Professor Salmon believes being the Dean of the School of Health Sciences is the best job you can have, but the past year has no doubt been the hardest year of her career.
“The most challenging part has been making very difficult decisions, and knowing the decisions that you make can or probably will have life-altering consequences.”
She’s also aware of how tough the past year has been on the School’s academic and professional staff. Some academic staff returned to frontline roles on top of their roles at the University, providing relief to units that were already short-staffed. All staff in the School also had to manage the day-to-day challenges of maintaining operations during a pandemic and the additional work required to support students who were also working professionally under challenging circumstances. At the same time, the advice and demands from the Government kept changing.

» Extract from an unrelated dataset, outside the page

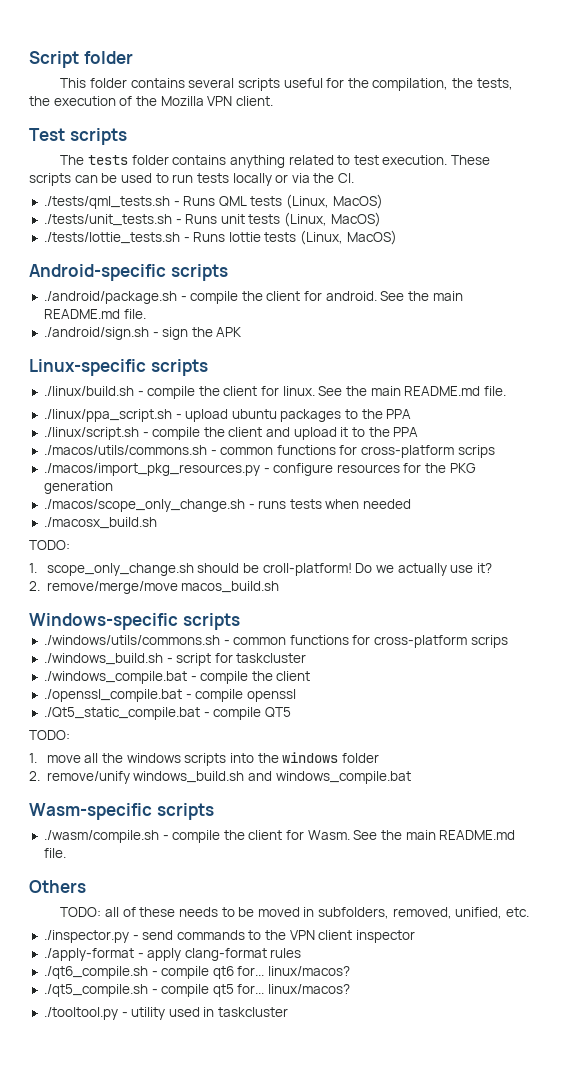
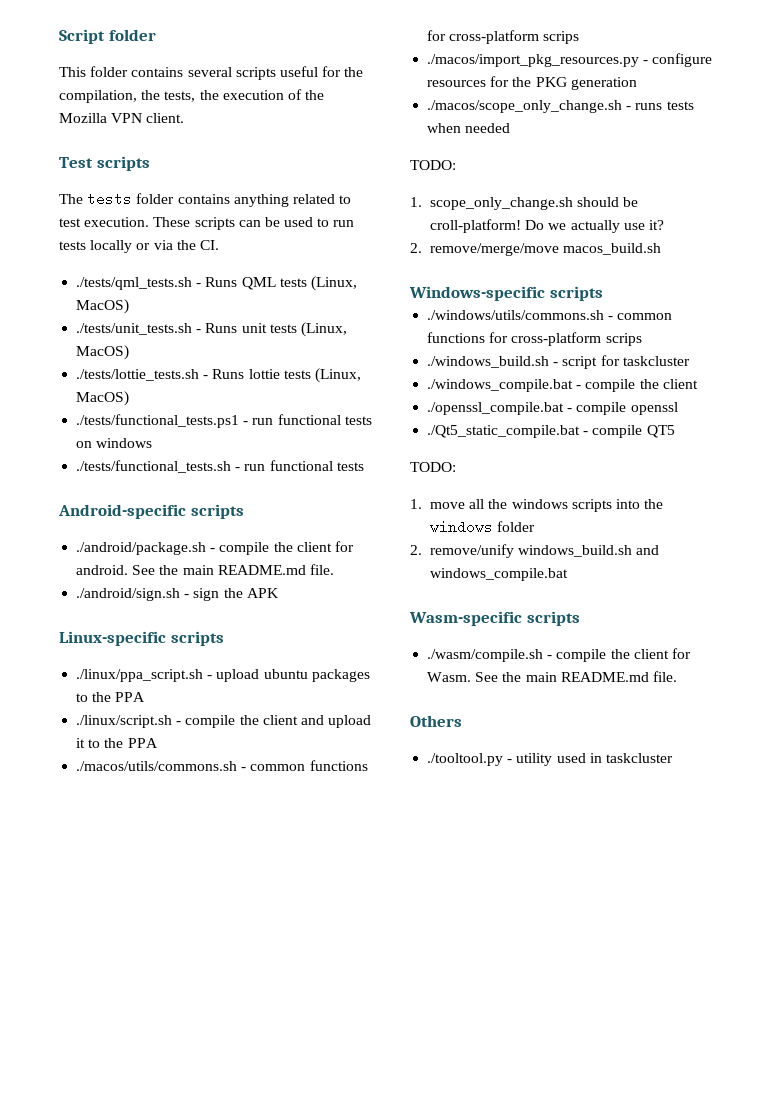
(397, 237) none -> [76,414,372,428] [76,438,153,448] [76,460,364,473] // ./tests/functional_tests.ps1 - run functional tests on windows // ./tests/functional_tests.sh - run functional tests
[43,386,506,399] // ./linux/build.sh - compile the client for linux. See the main README.md file. -> (224, 638) none
[43,517,157,529] // ./macosx_build.sh -> (511, 128) none
[60,907,530,919] [43,930,416,943] [43,948,302,961] [43,966,351,979] [43,984,351,997] // TODO: all of these needs to be moved in subfolders, removed, unified, etc. // ./inspector.py - send commands to the VPN client inspector // ./apply-format - apply clang-format rules // ./qt6_compile.sh - compile qt6 for... linux/macos? // ./qt5_compile.sh - compile qt5 for... linux/macos? -> (462, 721) none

Professor Salmon doesn’t believe the UK was appropriately prepared for the pandemic.
“I think there were a number of Government decisions that meant our preparation was poor. We lacked any anticipation of the demands on the NHS and the wider public health community and care sector, not least in terms of workforce capacity.”
She thinks it was a mistake that some of the preliminary work on how to manage a pandemic was stood down in 2016, given that those who worked in public health knew it was an inevitability. To further assist in the effort, the School donated their available PPE stock to hospitals across London, and facilitated PPE deliveries to care homes that were struggling to get hold of the right protection.

A year after the pandemic began it is still causing tragedy across the world and Professor Salmon is trying to understand what her students are going through and how they can be supported in the future.
“Similar to other research, we’ve shown that the effect of Covid-19 is enduring and actually worsens over time. One research study in the School, led by Judy Brook (Associate Dean for Partnerships and Placements), has focused on the experience of working on the frontline during the pandemic, and has shown that health care workers are displaying post-traumatic stress symptoms, and this has far-reaching implications for their health and wellbeing.”
It couldn’t have been a more challenging time to start your health care career, be that in nursing, midwifery, or the allied health professions.
“It’s a very developmental point in their professional career, so to be exposed to that level of challenge, and in some cases trauma, as a School we will be focussing on ensuring students have the full support they’re going to need going forward.”

And what about the future of the country? Professor Salmon is convinced public health research and solutions are going to be crucial to avoid a similar outcome in another pandemic.
“Any lessons from the pandemic will contribute to informing changes to clinical education, but also, will form part of wider discussions about where the focus needs to be now,” Professor Salmon explains. “It’s absolutely clear that because health inequalities were so great going into the pandemic we were in a very poor position, and this is why we’ve seen particular groups of people disproportionately affected.“

“What we’ve seen here is more people having died from poor communities. And they’ve also now suffered all the consequences of the lockdown. Going forward, I’m absolutely committed that we have to think about poverty, mental health, long-Covid, and lost learning for young people because it’s going to disproportionately impact those young people and children that needed the education the most.”


The Alumni Relations team and Alumni Community extend our gratitude to all staff of the School of Health Sciences and the healthcare workers for the commitment and passion they show in their ongoing work.